## WHAT IS REQUIRED
Among the entries below, copy only the span from the line containing "CAPITACOMMERCIAL TRUST" through the line containing "1.66¢ | 0.39¢ |". Do so exactly, and skip the pictures.

BEGIN DATA RECORDS

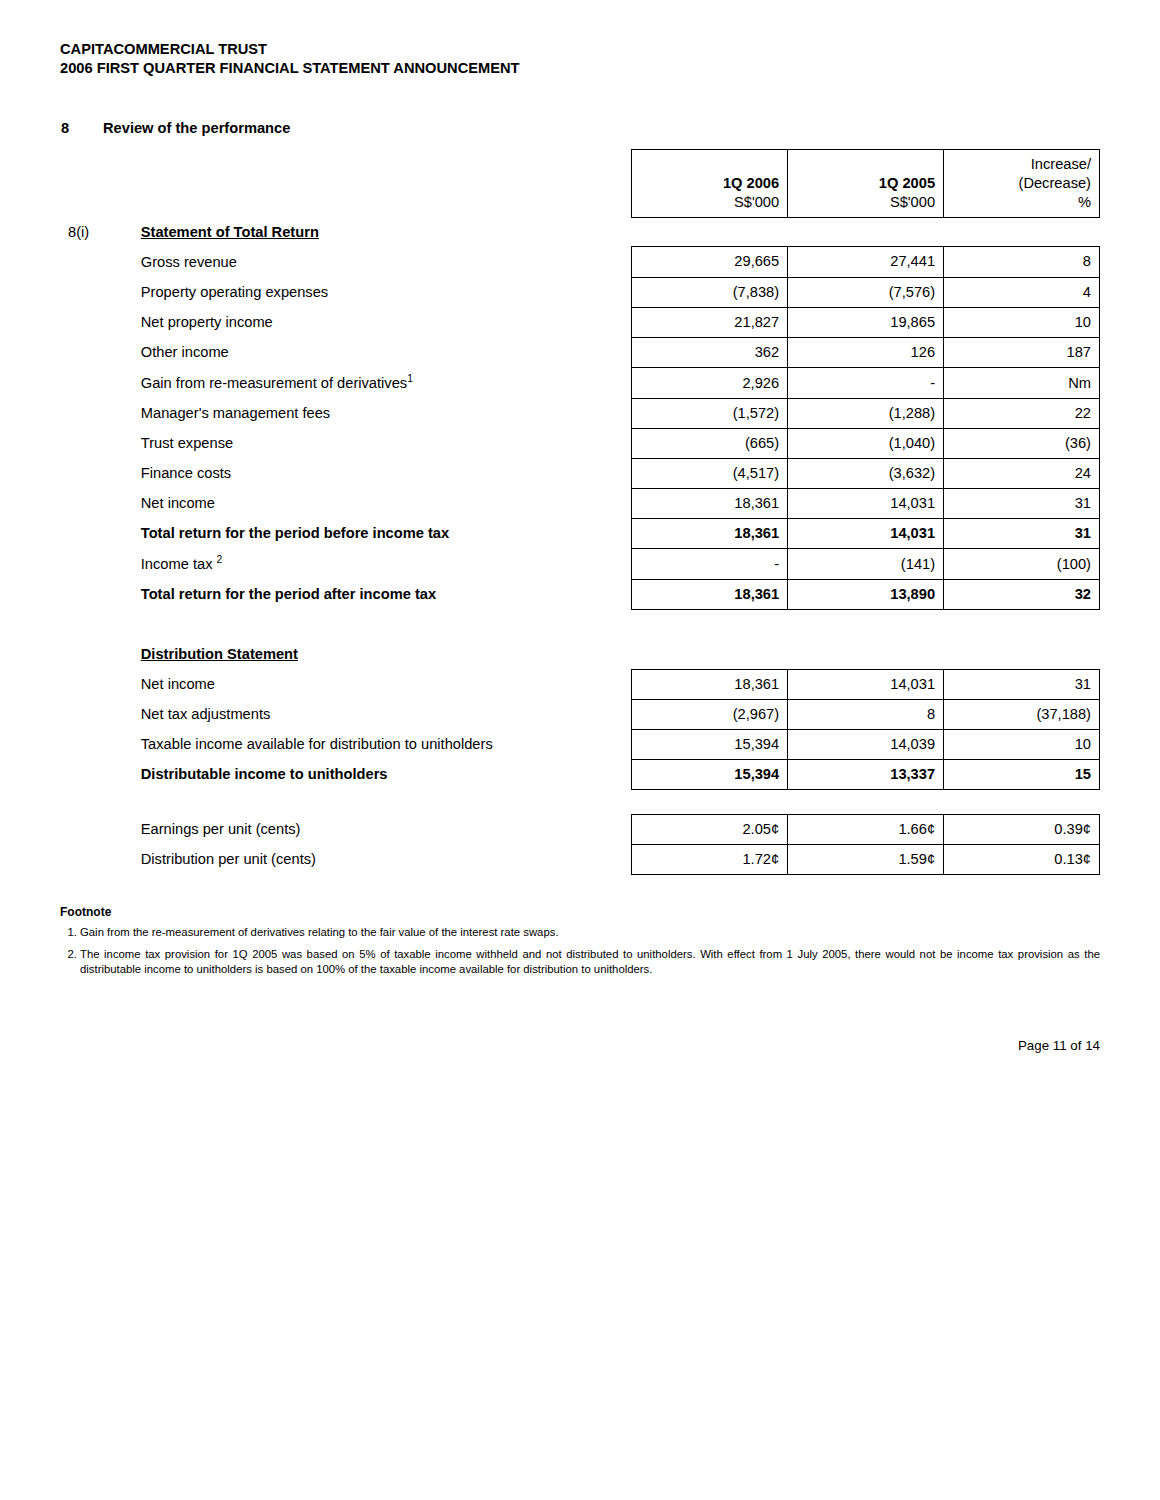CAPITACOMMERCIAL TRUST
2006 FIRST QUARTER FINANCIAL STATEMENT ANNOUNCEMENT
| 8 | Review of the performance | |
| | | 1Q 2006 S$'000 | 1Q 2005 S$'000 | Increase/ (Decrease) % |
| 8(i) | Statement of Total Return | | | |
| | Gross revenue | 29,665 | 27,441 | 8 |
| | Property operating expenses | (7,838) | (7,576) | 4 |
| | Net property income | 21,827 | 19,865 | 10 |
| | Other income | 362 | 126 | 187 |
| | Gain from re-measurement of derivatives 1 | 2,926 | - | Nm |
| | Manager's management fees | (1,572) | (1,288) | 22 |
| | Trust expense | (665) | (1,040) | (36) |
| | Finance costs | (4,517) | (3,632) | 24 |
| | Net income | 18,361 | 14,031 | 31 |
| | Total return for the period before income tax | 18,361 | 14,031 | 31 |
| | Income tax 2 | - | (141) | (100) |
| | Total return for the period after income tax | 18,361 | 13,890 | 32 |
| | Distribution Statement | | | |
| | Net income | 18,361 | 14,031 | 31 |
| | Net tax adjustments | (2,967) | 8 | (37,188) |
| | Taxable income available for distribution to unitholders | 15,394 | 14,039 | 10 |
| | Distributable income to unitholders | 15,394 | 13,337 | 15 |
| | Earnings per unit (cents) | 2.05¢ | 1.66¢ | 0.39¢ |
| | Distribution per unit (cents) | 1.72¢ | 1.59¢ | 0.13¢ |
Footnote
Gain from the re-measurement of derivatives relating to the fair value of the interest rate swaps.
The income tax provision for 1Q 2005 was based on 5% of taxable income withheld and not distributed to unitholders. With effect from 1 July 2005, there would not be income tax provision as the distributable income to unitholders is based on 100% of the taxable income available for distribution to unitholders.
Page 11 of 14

END DATA RECORDS
BEGIN DATA RECORDS

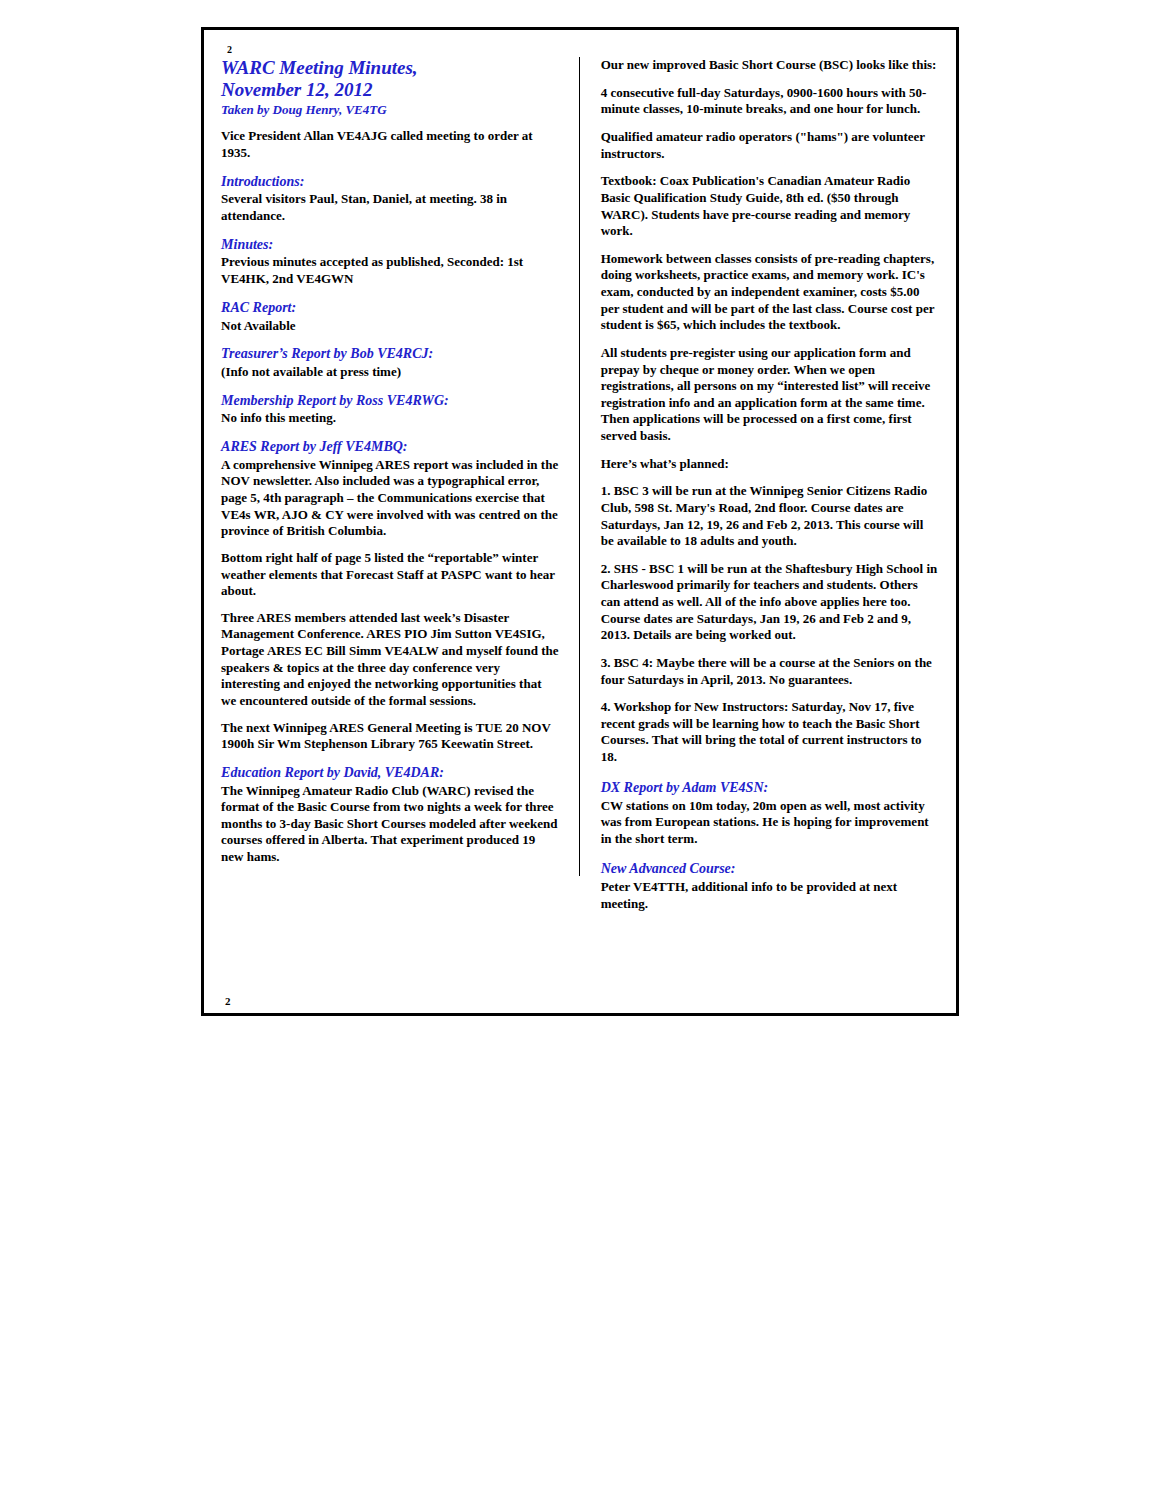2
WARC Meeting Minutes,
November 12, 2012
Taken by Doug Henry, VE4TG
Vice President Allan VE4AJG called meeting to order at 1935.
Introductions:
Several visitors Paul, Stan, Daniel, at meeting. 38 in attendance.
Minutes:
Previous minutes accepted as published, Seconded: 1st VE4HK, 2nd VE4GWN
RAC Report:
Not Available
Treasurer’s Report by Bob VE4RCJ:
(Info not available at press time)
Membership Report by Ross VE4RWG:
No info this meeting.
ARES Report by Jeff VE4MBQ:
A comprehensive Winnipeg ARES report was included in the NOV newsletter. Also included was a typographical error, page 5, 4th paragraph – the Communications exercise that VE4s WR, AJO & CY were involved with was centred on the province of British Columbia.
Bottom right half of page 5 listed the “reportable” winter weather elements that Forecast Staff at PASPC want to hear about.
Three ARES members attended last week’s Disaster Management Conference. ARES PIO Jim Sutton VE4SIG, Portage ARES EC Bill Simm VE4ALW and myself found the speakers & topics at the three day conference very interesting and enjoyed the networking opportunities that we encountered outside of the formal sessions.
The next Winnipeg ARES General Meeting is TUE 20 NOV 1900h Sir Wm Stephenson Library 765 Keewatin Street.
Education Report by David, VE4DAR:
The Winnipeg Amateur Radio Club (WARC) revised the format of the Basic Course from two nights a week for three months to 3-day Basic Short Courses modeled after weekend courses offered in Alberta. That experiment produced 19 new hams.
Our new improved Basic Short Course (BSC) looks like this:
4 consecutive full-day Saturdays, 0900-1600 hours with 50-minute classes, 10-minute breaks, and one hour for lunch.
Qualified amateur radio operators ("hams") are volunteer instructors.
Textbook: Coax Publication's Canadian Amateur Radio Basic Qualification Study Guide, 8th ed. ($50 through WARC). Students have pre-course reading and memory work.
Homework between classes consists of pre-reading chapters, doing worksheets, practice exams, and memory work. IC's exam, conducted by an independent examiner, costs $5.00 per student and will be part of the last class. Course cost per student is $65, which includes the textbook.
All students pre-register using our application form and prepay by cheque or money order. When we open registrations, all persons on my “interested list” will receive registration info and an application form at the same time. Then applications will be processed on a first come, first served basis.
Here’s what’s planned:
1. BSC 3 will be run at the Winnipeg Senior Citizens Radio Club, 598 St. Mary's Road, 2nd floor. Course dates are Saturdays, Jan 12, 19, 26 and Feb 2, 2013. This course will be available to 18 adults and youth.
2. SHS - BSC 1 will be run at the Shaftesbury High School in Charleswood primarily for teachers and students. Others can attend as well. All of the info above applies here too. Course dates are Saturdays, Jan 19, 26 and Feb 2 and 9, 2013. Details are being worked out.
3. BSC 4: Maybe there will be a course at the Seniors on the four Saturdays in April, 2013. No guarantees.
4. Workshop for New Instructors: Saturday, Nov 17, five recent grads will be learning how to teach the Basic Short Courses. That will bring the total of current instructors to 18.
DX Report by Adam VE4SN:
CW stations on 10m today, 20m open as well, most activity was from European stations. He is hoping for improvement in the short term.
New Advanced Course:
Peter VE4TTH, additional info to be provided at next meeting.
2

END DATA RECORDS
BEGIN DATA RECORDS

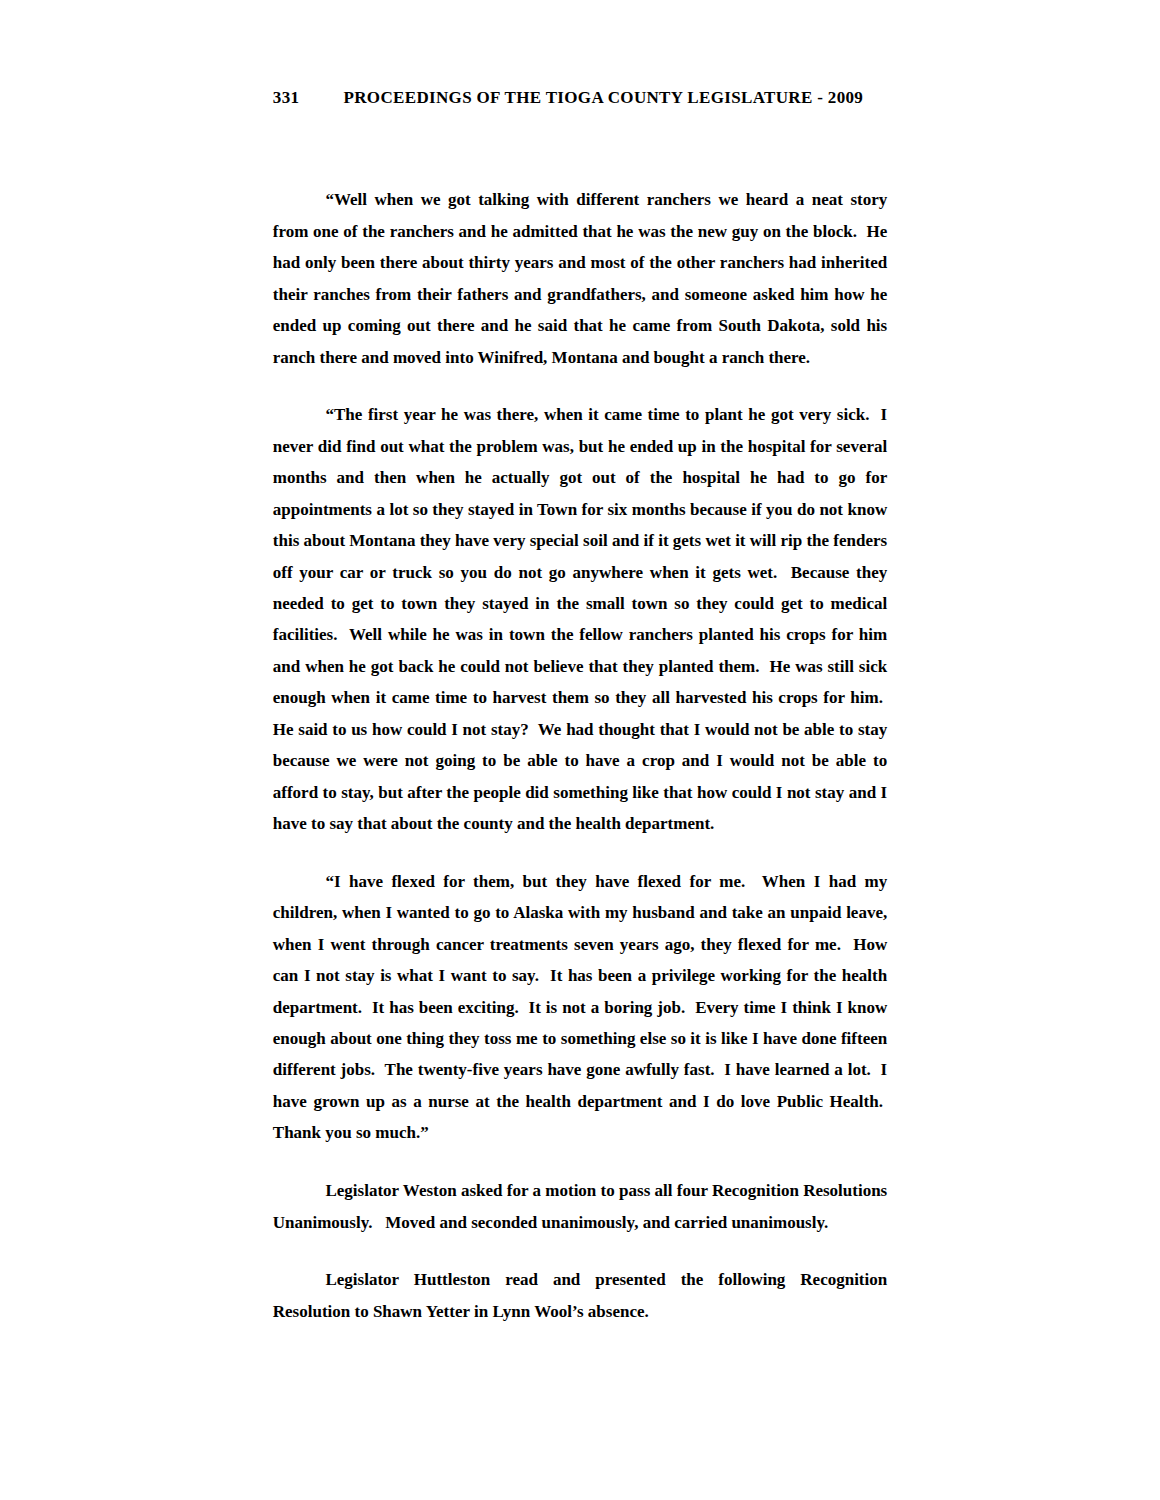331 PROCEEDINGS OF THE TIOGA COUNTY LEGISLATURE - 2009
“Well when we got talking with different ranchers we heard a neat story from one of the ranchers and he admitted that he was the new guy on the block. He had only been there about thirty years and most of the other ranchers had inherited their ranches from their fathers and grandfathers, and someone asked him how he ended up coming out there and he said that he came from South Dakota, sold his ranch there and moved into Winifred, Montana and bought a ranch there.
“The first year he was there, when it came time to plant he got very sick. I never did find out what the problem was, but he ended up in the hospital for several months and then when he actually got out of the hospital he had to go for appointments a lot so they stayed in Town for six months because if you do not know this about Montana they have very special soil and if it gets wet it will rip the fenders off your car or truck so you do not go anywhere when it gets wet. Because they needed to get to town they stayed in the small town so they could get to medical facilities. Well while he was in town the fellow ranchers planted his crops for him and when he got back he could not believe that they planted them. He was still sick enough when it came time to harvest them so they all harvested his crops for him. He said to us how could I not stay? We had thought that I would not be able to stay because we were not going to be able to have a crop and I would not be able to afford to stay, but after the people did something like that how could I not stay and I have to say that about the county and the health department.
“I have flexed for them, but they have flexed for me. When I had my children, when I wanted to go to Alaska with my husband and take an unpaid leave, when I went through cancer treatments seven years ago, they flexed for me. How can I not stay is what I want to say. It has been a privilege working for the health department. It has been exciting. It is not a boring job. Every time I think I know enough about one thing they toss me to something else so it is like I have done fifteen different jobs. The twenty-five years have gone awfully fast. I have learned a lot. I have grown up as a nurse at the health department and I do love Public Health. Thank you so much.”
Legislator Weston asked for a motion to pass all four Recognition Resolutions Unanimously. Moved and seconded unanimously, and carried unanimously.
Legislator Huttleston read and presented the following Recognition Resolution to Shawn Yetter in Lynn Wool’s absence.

END DATA RECORDS

## EXERCISE RESPONSE
CAPITACOMMERCIAL TRUST
2006 FIRST QUARTER FINANCIAL STATEMENT ANNOUNCEMENT
| 8 | Review of the performance | |
| | | 1Q 2006 S$'000 | 1Q 2005 S$'000 | Increase/ (Decrease) % |
| 8(i) | Statement of Total Return | | | |
| | Gross revenue | 29,665 | 27,441 | 8 |
| | Property operating expenses | (7,838) | (7,576) | 4 |
| | Net property income | 21,827 | 19,865 | 10 |
| | Other income | 362 | 126 | 187 |
| | Gain from re-measurement of derivatives 1 | 2,926 | - | Nm |
| | Manager's management fees | (1,572) | (1,288) | 22 |
| | Trust expense | (665) | (1,040) | (36) |
| | Finance costs | (4,517) | (3,632) | 24 |
| | Net income | 18,361 | 14,031 | 31 |
| | Total return for the period before income tax | 18,361 | 14,031 | 31 |
| | Income tax 2 | - | (141) | (100) |
| | Total return for the period after income tax | 18,361 | 13,890 | 32 |
| | Distribution Statement | | | |
| | Net income | 18,361 | 14,031 | 31 |
| | Net tax adjustments | (2,967) | 8 | (37,188) |
| | Taxable income available for distribution to unitholders | 15,394 | 14,039 | 10 |
| | Distributable income to unitholders | 15,394 | 13,337 | 15 |
| | Earnings per unit (cents) | 2.05¢ | 1.66¢ | 0.39¢ |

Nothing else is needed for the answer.